··· DATA SECTION ···
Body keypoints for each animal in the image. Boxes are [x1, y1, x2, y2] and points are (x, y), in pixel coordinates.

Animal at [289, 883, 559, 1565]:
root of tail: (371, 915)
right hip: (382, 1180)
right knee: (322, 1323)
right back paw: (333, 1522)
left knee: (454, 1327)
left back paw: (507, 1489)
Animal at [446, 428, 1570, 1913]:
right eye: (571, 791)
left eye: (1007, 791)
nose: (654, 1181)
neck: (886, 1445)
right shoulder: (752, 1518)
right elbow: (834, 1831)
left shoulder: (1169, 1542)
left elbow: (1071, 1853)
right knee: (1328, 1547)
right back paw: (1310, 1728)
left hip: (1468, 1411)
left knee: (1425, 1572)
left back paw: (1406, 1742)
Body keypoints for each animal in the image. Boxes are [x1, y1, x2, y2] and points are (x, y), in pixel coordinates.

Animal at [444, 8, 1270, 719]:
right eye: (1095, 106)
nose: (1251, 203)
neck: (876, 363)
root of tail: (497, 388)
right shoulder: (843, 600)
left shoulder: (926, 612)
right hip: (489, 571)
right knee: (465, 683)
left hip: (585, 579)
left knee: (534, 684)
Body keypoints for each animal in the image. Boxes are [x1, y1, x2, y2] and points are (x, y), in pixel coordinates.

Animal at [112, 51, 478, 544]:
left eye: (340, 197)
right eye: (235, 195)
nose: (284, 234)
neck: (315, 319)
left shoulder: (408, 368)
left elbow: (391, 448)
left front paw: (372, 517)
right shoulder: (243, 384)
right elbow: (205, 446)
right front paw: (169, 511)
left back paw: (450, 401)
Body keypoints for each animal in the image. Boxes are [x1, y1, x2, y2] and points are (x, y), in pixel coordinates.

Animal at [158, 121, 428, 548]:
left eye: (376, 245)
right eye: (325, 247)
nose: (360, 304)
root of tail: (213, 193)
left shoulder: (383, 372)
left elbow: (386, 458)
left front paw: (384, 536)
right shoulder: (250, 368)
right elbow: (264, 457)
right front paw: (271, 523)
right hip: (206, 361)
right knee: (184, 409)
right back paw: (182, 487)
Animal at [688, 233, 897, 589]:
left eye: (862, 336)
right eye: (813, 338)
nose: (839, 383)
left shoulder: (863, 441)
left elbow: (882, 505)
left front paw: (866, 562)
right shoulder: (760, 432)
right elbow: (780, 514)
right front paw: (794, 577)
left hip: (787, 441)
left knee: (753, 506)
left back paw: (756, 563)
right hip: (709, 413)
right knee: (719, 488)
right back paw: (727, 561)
···
WHAT YOU SHOULD DO: Retype only the stretch of lines above starting at the one with "right eye: (571, 791)" and stopping at the one with "left front paw: (866, 562)", exactly as written, with both kept.

WRITTEN ANSWER:
right eye: (571, 791)
left eye: (1007, 791)
nose: (654, 1181)
neck: (886, 1445)
right shoulder: (752, 1518)
right elbow: (834, 1831)
left shoulder: (1169, 1542)
left elbow: (1071, 1853)
right knee: (1328, 1547)
right back paw: (1310, 1728)
left hip: (1468, 1411)
left knee: (1425, 1572)
left back paw: (1406, 1742)
Body keypoints for each animal in the image. Boxes are [x1, y1, x2, y2] and points are (x, y), in pixel coordinates.

Animal at [444, 8, 1270, 719]:
right eye: (1095, 106)
nose: (1251, 203)
neck: (876, 363)
root of tail: (497, 388)
right shoulder: (843, 600)
left shoulder: (926, 612)
right hip: (489, 571)
right knee: (465, 683)
left hip: (585, 579)
left knee: (534, 684)
Body keypoints for each animal in the image. Boxes are [x1, y1, x2, y2] and points are (x, y), in pixel coordinates.

Animal at [112, 51, 478, 544]:
left eye: (340, 197)
right eye: (235, 195)
nose: (284, 234)
neck: (315, 319)
left shoulder: (408, 368)
left elbow: (391, 448)
left front paw: (372, 517)
right shoulder: (243, 384)
right elbow: (205, 446)
right front paw: (169, 511)
left back paw: (450, 401)
Body keypoints for each animal in the image. Boxes are [x1, y1, x2, y2] and points are (x, y), in pixel coordinates.

Animal at [158, 121, 428, 548]:
left eye: (376, 245)
right eye: (325, 247)
nose: (360, 304)
root of tail: (213, 193)
left shoulder: (383, 372)
left elbow: (386, 458)
left front paw: (384, 536)
right shoulder: (250, 368)
right elbow: (264, 457)
right front paw: (271, 523)
right hip: (206, 361)
right knee: (184, 409)
right back paw: (182, 487)
Animal at [688, 233, 897, 589]:
left eye: (862, 336)
right eye: (813, 338)
nose: (839, 383)
left shoulder: (863, 441)
left elbow: (882, 505)
left front paw: (866, 562)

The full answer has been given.